[Start of section]

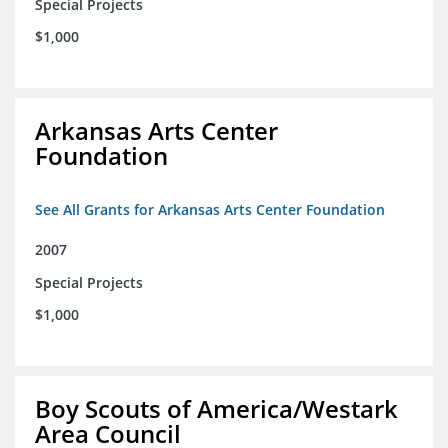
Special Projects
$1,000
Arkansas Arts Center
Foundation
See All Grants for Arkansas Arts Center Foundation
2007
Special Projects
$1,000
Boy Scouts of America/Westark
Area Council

[End of section]
[Start of section]

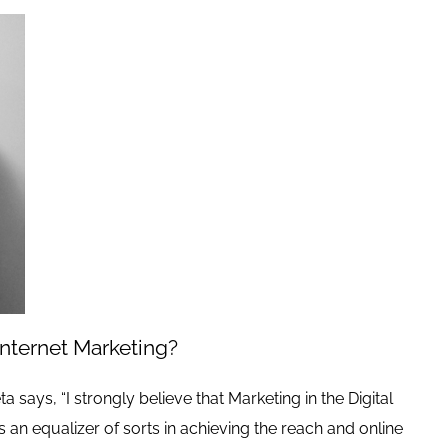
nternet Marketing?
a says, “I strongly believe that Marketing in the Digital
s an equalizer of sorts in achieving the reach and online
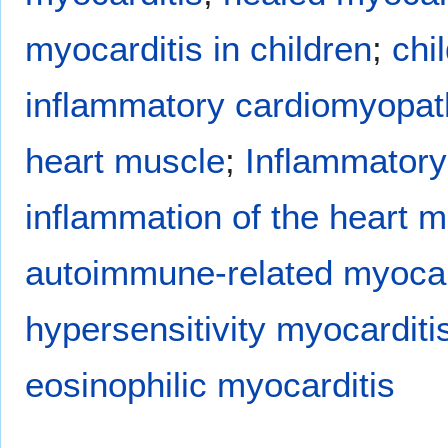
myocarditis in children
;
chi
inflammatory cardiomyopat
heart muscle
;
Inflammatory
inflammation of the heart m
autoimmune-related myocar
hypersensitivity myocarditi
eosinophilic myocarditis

[End of section]

(What you need to do) Everything above from the line containing "autoimmune-related myocar" down to the line containing "eosinophilic myocarditis" is to be transcribed exactly, with both of those lines included and nothing else added.

(Task solution)
autoimmune-related myocar
hypersensitivity myocarditi
eosinophilic myocarditis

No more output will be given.